Un mimo poco frecuente por el encuadre, por la pervivencia del misterio, por la empatía progresiva, sin necesidad de apresurarse.
Pero donde quizás nos quede más claro que China aspira a todo es viendo su cine más pretendidamente comercial. La película de clausura, Dyng to Survive (Muye Wen, 2018) es una muestra de aquello que busca la Industria (ya sea tirando de presupuestos elevados o moderados, como es el caso): remakear los éxitos USA con más sutileza que los turcos, pero de una manera mucho menos entrañable.

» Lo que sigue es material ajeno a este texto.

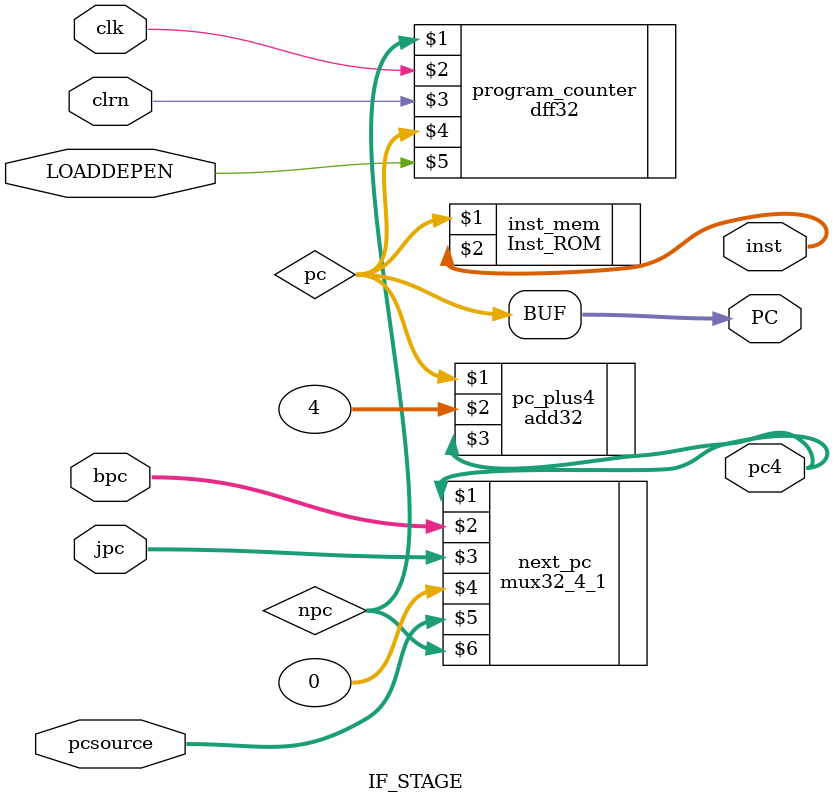
<source format=v>
`timescale 1ns / 1ps
module IF_STAGE(
    clk,clrn,pcsource,bpc,jpc,pc4,inst, PC, LOADDEPEN
);
	 input clk, clrn;
	 input [31:0] bpc,jpc;
	 input [1:0] pcsource;
     input LOADDEPEN;
	 
	 output [31:0] pc4,inst;
	 output [31:0] PC;
	 
	 wire [31:0] pc;
	 wire [31:0] npc;
	 
 	 dff32 program_counter(npc,clk,clrn,pc, LOADDEPEN);   
	 add32 pc_plus4(pc,32'h4,pc4);
	 mux32_4_1 next_pc(pc4,bpc,jpc,32'b0,pcsource,npc);
	 Inst_ROM inst_mem(pc,inst);
	 
	 assign PC=pc;
	 
endmodule

</source>
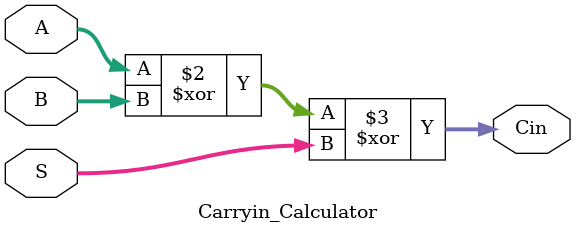
<source format=v>


`default_nettype none

module Carryin_Calculator
#(
    parameter WORD_WIDTH = 0
)
(
    input   wire    [WORD_WIDTH-1:0]    A,
    input   wire    [WORD_WIDTH-1:0]    B,
    input   wire    [WORD_WIDTH-1:0]    S,
    output  reg     [WORD_WIDTH-1:0]    Cin
);

    initial begin
        Cin = 0;
    end

    always @(*) begin
        Cin = A ^ B ^ S;
    end

endmodule


</source>
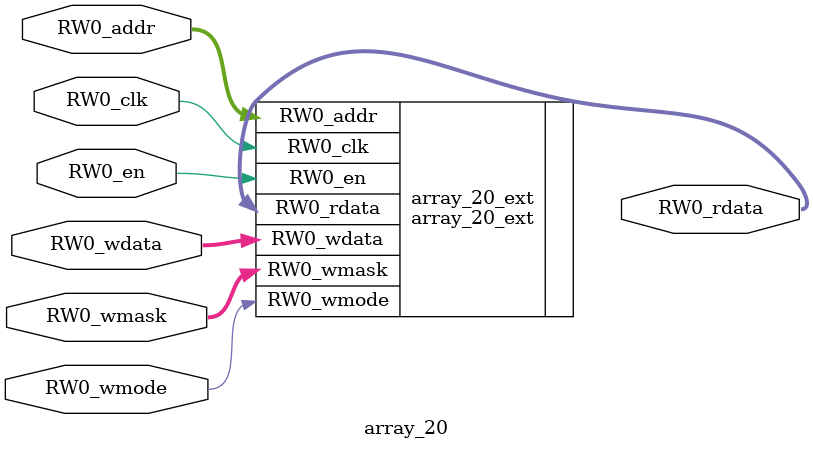
<source format=sv>
`ifndef RANDOMIZE
  `ifdef RANDOMIZE_MEM_INIT
    `define RANDOMIZE
  `endif // RANDOMIZE_MEM_INIT
`endif // not def RANDOMIZE
`ifndef RANDOMIZE
  `ifdef RANDOMIZE_REG_INIT
    `define RANDOMIZE
  `endif // RANDOMIZE_REG_INIT
`endif // not def RANDOMIZE

`ifndef RANDOM
  `define RANDOM $random
`endif // not def RANDOM

// Users can define INIT_RANDOM as general code that gets injected into the
// initializer block for modules with registers.
`ifndef INIT_RANDOM
  `define INIT_RANDOM
`endif // not def INIT_RANDOM

// If using random initialization, you can also define RANDOMIZE_DELAY to
// customize the delay used, otherwise 0.002 is used.
`ifndef RANDOMIZE_DELAY
  `define RANDOMIZE_DELAY 0.002
`endif // not def RANDOMIZE_DELAY

// Define INIT_RANDOM_PROLOG_ for use in our modules below.
`ifndef INIT_RANDOM_PROLOG_
  `ifdef RANDOMIZE
    `ifdef VERILATOR
      `define INIT_RANDOM_PROLOG_ `INIT_RANDOM
    `else  // VERILATOR
      `define INIT_RANDOM_PROLOG_ `INIT_RANDOM #`RANDOMIZE_DELAY begin end
    `endif // VERILATOR
  `else  // RANDOMIZE
    `define INIT_RANDOM_PROLOG_
  `endif // RANDOMIZE
`endif // not def INIT_RANDOM_PROLOG_

// Include register initializers in init blocks unless synthesis is set
`ifndef SYNTHESIS
  `ifndef ENABLE_INITIAL_REG_
    `define ENABLE_INITIAL_REG_
  `endif // not def ENABLE_INITIAL_REG_
`endif // not def SYNTHESIS

// Include rmemory initializers in init blocks unless synthesis is set
`ifndef SYNTHESIS
  `ifndef ENABLE_INITIAL_MEM_
    `define ENABLE_INITIAL_MEM_
  `endif // not def ENABLE_INITIAL_MEM_
`endif // not def SYNTHESIS

module array_20(
  input  [11:0] RW0_addr,
  input         RW0_en,
  input         RW0_clk,
  input         RW0_wmode,
  input  [95:0] RW0_wdata,
  output [95:0] RW0_rdata,
  input  [15:0] RW0_wmask
);

  array_20_ext array_20_ext (
    .RW0_addr  (RW0_addr),
    .RW0_en    (RW0_en),
    .RW0_clk   (RW0_clk),
    .RW0_wmode (RW0_wmode),
    .RW0_wdata (RW0_wdata),
    .RW0_rdata (RW0_rdata),
    .RW0_wmask (RW0_wmask)
  );
endmodule


</source>
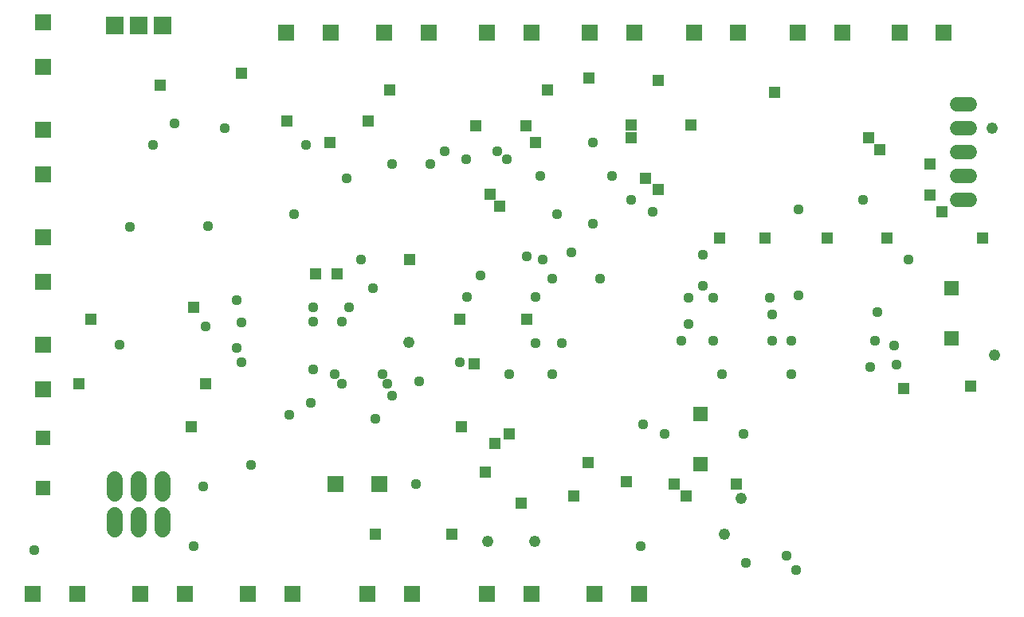
<source format=gbs>
G75*
%MOIN*%
%OFA0B0*%
%FSLAX25Y25*%
%IPPOS*%
%LPD*%
%AMOC8*
5,1,8,0,0,1.08239X$1,22.5*
%
%ADD10C,0.06000*%
%ADD11R,0.06343X0.06343*%
%ADD12R,0.07550X0.07550*%
%ADD13R,0.06950X0.06950*%
%ADD14C,0.04769*%
%ADD15C,0.06800*%
%ADD16C,0.04369*%
%ADD17R,0.04762X0.04762*%
%ADD18C,0.04762*%
D10*
X0399200Y0188495D02*
X0404400Y0188495D01*
X0404400Y0198495D02*
X0399200Y0198495D01*
X0399200Y0208495D02*
X0404400Y0208495D01*
X0404400Y0218495D02*
X0399200Y0218495D01*
X0399200Y0228495D02*
X0404400Y0228495D01*
D11*
X0396800Y0151495D03*
X0396800Y0130495D03*
X0291800Y0098995D03*
X0291800Y0077995D03*
X0016800Y0067995D03*
X0016800Y0088995D03*
D12*
X0046800Y0261495D03*
X0056800Y0261495D03*
X0066800Y0261495D03*
D13*
X0012548Y0023495D03*
X0031052Y0023495D03*
X0057548Y0023495D03*
X0076052Y0023495D03*
X0102548Y0023495D03*
X0121052Y0023495D03*
X0152548Y0023495D03*
X0171052Y0023495D03*
X0202548Y0023495D03*
X0221052Y0023495D03*
X0247548Y0023495D03*
X0266052Y0023495D03*
X0157552Y0069495D03*
X0139048Y0069495D03*
X0016800Y0109243D03*
X0016800Y0127747D03*
X0016800Y0154243D03*
X0016800Y0172747D03*
X0016800Y0199243D03*
X0016800Y0217747D03*
X0016800Y0244243D03*
X0016800Y0262747D03*
X0118548Y0258495D03*
X0137052Y0258495D03*
X0159548Y0258495D03*
X0178052Y0258495D03*
X0202548Y0258495D03*
X0221052Y0258495D03*
X0245548Y0258495D03*
X0264052Y0258495D03*
X0289048Y0258495D03*
X0307552Y0258495D03*
X0332548Y0258495D03*
X0351052Y0258495D03*
X0375048Y0258495D03*
X0393552Y0258495D03*
D14*
X0222643Y0045495D03*
X0202957Y0045495D03*
D15*
X0066800Y0050495D02*
X0066800Y0056495D01*
X0056800Y0056495D02*
X0056800Y0050495D01*
X0046800Y0050495D02*
X0046800Y0056495D01*
X0046800Y0065495D02*
X0046800Y0071495D01*
X0056800Y0071495D02*
X0056800Y0065495D01*
X0066800Y0065495D02*
X0066800Y0071495D01*
D16*
X0083800Y0068495D03*
X0103800Y0077495D03*
X0119800Y0098495D03*
X0128800Y0103495D03*
X0141800Y0111495D03*
X0138800Y0115495D03*
X0129800Y0117495D03*
X0129800Y0137495D03*
X0129800Y0143495D03*
X0141800Y0137495D03*
X0144800Y0143495D03*
X0154800Y0151495D03*
X0149800Y0163495D03*
X0121800Y0182495D03*
X0143800Y0197495D03*
X0162800Y0203495D03*
X0178800Y0203495D03*
X0184800Y0208995D03*
X0193800Y0205495D03*
X0206800Y0208995D03*
X0210800Y0205495D03*
X0224800Y0198495D03*
X0246800Y0212495D03*
X0254800Y0198495D03*
X0262800Y0188495D03*
X0271800Y0183495D03*
X0246800Y0178495D03*
X0231800Y0182495D03*
X0237800Y0166495D03*
X0225800Y0163495D03*
X0219300Y0164995D03*
X0229800Y0155495D03*
X0222800Y0147995D03*
X0199800Y0156995D03*
X0194300Y0147995D03*
X0222800Y0128495D03*
X0233800Y0128495D03*
X0229800Y0115495D03*
X0211800Y0115495D03*
X0191300Y0120495D03*
X0174300Y0112495D03*
X0162800Y0106495D03*
X0160800Y0111495D03*
X0158800Y0115495D03*
X0155800Y0096995D03*
X0172800Y0069495D03*
X0099800Y0120495D03*
X0097800Y0126495D03*
X0099800Y0137235D03*
X0097800Y0146495D03*
X0084800Y0135495D03*
X0048800Y0127995D03*
X0053060Y0177235D03*
X0085800Y0177495D03*
X0062800Y0211495D03*
X0071800Y0220495D03*
X0092800Y0218495D03*
X0126800Y0211495D03*
X0249800Y0155495D03*
X0286800Y0147495D03*
X0292800Y0152495D03*
X0297300Y0147495D03*
X0286800Y0136495D03*
X0283800Y0129495D03*
X0297300Y0129495D03*
X0300800Y0115495D03*
X0321800Y0129495D03*
X0329800Y0129495D03*
X0321800Y0140495D03*
X0320800Y0147495D03*
X0332800Y0148495D03*
X0365800Y0141495D03*
X0364800Y0129495D03*
X0372800Y0127495D03*
X0373800Y0119495D03*
X0362800Y0118495D03*
X0329800Y0115495D03*
X0309800Y0090495D03*
X0276800Y0090495D03*
X0267800Y0094495D03*
X0266800Y0043495D03*
X0310800Y0036495D03*
X0327800Y0039495D03*
X0331800Y0033495D03*
X0378800Y0163495D03*
X0359800Y0188495D03*
X0332800Y0184495D03*
X0292800Y0165495D03*
X0079800Y0043495D03*
X0013300Y0041995D03*
D17*
X0078800Y0093495D03*
X0084800Y0111495D03*
X0036800Y0138495D03*
X0031800Y0111495D03*
X0079800Y0143495D03*
X0130800Y0157495D03*
X0139800Y0157495D03*
X0170300Y0163495D03*
X0191300Y0138495D03*
X0197300Y0119995D03*
X0219300Y0138495D03*
X0207800Y0185995D03*
X0203800Y0190995D03*
X0222800Y0212495D03*
X0218800Y0219495D03*
X0197800Y0219495D03*
X0227800Y0234495D03*
X0245300Y0239495D03*
X0262800Y0219995D03*
X0262800Y0214495D03*
X0268800Y0197495D03*
X0274300Y0192995D03*
X0299800Y0172495D03*
X0318800Y0172495D03*
X0344800Y0172495D03*
X0369800Y0172495D03*
X0392800Y0183495D03*
X0387800Y0190495D03*
X0387800Y0203495D03*
X0366800Y0209495D03*
X0362300Y0214495D03*
X0322800Y0233495D03*
X0287800Y0219995D03*
X0274300Y0238495D03*
X0161800Y0234495D03*
X0152800Y0221495D03*
X0136800Y0212495D03*
X0118800Y0221495D03*
X0099800Y0241495D03*
X0065800Y0236495D03*
X0191800Y0093495D03*
X0205800Y0086495D03*
X0211800Y0090495D03*
X0201800Y0074495D03*
X0216800Y0061495D03*
X0238800Y0064495D03*
X0244800Y0078495D03*
X0260800Y0070495D03*
X0280800Y0069495D03*
X0285800Y0064495D03*
X0306800Y0069495D03*
X0376800Y0109495D03*
X0404800Y0110495D03*
X0409800Y0172495D03*
X0187800Y0048495D03*
X0155800Y0048495D03*
D18*
X0169800Y0128995D03*
X0301800Y0048495D03*
X0308800Y0063495D03*
X0414800Y0123495D03*
X0413800Y0218495D03*
M02*

</source>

Este mix desacomplejado entre Dallas Bullers Club (Jean-Marc Vallée, 2013) y La lista de Schindler (Steven Spielberg, 1993) vuelve a ser un canto a la iniciativa comercial china y a la necesidad de colocar copias en el mercado -en este caso, fármacos indios- que no son exactamente lo mismo que el original pero… en fin, ya nos entendemos.
Podría haber sido una crítica del individualismo de algunos “emprendedores” sin escrúpulos. Podría haber sido una denuncia del sistema de coberturas sanitarias del país. Podría haber sido muchas cosas, pero todas ellas hubiesen resultando demasiado incómodas. Así que la cosa se queda en un producto simpático que rebosa pornografía emocional: el héroe (con padre enfermo, en proceso de divorcio, con un negocio al borde de la bancarrota… ¡¿algo más?!) pagará por su arrebato piadoso y el Estado (paternalista y comprensivo) acabará haciendo suyas las peticiones de la ciudadanía enferma.
Y aquí -al contrario que en The crossing o Jinpa– no hay nada que leer entre lineas, porque nada hay.